→ Task instructions: Repeat everything from "So that's a" down to "it as well." in the passage on serving the apple-app-site-association file, word for word.

→ Selected extract:

——

Your example JSON looks fine if substituted with real values for the AppID/AppName. You may want to be specific about what routes you handle but that's up to you - it's a better user experience to only try to handle routes that there's some chance you'll be able to handle, rather than opening your app for every link on your domain and kicking the user out to Safari again if that turns out not to be true.

The apple-app-site-association file should not have any file extension, and should be served from the root of your site, https://example.com/apple-app-site-association, and/or from https://example.com/.well-known/apple-app-site-association.

You say you're supporting iOS 9 and above - the change to check the .well-known route, which is checked first, came in iOS 9.3, so if you want to support below that OS, you're best off putting the file in both locations. See this answer for details.

It's also important that the file is served with the correct MIME-type, for Universal Links it can be served as application/json, and there's no need to sign/encrypt it. Getting it served with the correct MIME-type can be a little annoying if you're not familiar with configuration on your web server, as typically servers will determine the MIME-type from the file extension. You can't give it an extension, as iOS won't check the url with an extension and (IIRC) redirects are not allowed so you can't fake it by doing that either.

So that's a summary of what you're trying to accomplish, but how you do that depends on the web server you're using. For an ASP app that's likely to be IIS, in which case this question and its answers may help you configure your web server correctly. The details of how you upload a file to the root of that server will very much depend on how you've configured it as well.

——

→ Data listing:
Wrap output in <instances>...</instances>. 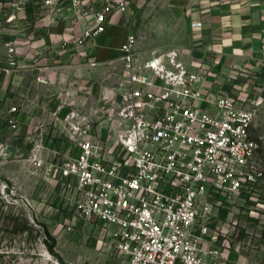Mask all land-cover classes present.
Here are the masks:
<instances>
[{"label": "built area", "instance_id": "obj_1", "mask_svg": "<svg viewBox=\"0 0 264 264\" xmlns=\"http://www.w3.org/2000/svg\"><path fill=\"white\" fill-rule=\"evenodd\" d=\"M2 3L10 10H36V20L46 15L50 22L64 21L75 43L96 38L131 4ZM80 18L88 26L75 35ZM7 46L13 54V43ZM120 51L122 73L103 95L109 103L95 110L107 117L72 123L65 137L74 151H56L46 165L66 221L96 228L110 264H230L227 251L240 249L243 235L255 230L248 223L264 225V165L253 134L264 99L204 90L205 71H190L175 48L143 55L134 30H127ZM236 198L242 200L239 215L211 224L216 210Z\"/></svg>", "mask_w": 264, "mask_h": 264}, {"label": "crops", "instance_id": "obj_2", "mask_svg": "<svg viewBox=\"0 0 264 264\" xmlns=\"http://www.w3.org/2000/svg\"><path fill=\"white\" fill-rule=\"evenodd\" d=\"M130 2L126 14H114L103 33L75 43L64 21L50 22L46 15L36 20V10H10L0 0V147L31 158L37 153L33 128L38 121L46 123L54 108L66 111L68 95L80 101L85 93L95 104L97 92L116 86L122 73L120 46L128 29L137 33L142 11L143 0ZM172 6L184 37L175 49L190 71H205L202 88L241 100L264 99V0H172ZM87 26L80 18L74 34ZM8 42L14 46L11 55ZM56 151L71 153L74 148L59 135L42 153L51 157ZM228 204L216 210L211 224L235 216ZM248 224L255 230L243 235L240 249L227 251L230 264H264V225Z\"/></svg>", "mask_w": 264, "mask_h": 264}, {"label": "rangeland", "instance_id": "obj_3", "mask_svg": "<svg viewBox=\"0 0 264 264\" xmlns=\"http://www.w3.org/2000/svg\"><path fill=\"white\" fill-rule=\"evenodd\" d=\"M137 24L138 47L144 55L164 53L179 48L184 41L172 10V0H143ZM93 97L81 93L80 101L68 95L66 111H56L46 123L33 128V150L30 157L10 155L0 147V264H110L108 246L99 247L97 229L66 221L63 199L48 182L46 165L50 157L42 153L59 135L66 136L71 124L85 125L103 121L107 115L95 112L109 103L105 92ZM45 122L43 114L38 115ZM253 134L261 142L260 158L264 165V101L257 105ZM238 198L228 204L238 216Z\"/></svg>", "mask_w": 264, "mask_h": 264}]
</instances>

——

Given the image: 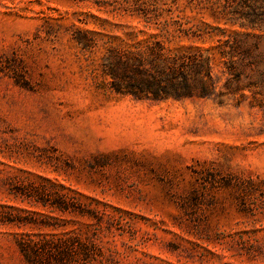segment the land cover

——

→ Exercise solution:
So that's a summary of what you're trying to accomplish, but how you do that depends on the web server you're using. For an ASP app that's likely to be IIS, in which case this question and its answers may help you configure your web server correctly. The details of how you upload a file to the root of that server will very much depend on how you've configured it as well.